Surfer calls for shark cull after brush with death

A surfer who had a close encounter with a great white shark off South Australia’s West Coast is calling for a cull.

Andrew McLeod had paddled out to his mates at the reef off Elliston when he felt something hit him from beneath yesterday morning.

“Just felt a massive force, like a car crash and I got thrown off my board,” he said.

“It is an absolute fluke that I didn’t get killed because if it had taken any of my flesh, I think it would have come back for more,” he said.


The 35-year-old pharmacist and his two friends frantically paddled the 2km back to shore.

He estimated the great white to be about 4.5 metres long.

Surfer Andrew McLeod shows the huge chunk that was taken out of his board by the monster shark. Photo: 7News.
Surfer Andrew McLeod shows the huge chunk that was taken out of his board by the monster shark. Photo: 7News.

It even left two bite marks on his board.

He said it is only a matter of time before a shark strikes again.

“It is ridiculous that they’re classified as endangered and they should be harvested like every other resource,” Mr McLeod said.

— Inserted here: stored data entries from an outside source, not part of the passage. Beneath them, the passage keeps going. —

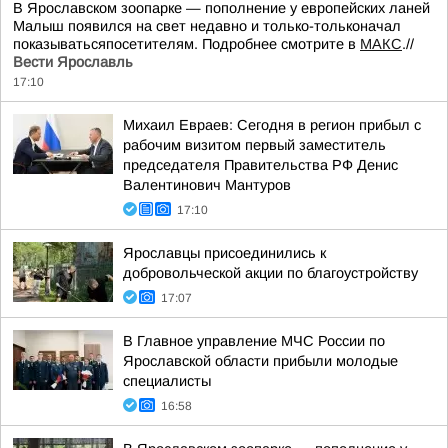
В Ярославском зоопарке — пополнение у европейских ланей
Малыш появился на свет недавно и только-тольконачал
показыватьсяпосетителям. Подробнее смотрите в
МАКС
.//
Вести Ярославль
17:10
Михаил Евраев: Сегодня в регион прибыл с
рабочим визитом первый заместитель
председателя Правительства РФ Денис
Валентинович Мантуров
17:10
Ярославцы присоединились к
добровольческой акции по благоустройству
17:07
В Главное управление МЧС России по
Ярославской области прибыли молодые
специалисты
16:58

Fellow surfer Sam Boord agrees.

“Something needs to be done, there’s an imbalance,” Mr Boord said.

“We don’t hesitate to take every other fish out of the ocean, but we leave the biggest ones.”

But others say a cull policy like Western Australia’s is not the solution.

“It’s their waters, their oceans so let it be, it’s part of nature,” former Elliston resident Bob May said.

The South Australian Government has ruled out implementing a cull policy, saying it has no logic.

But the trio is not letting the incident keep them away from the water, pulling out the boards and heading off for a surf the next morning.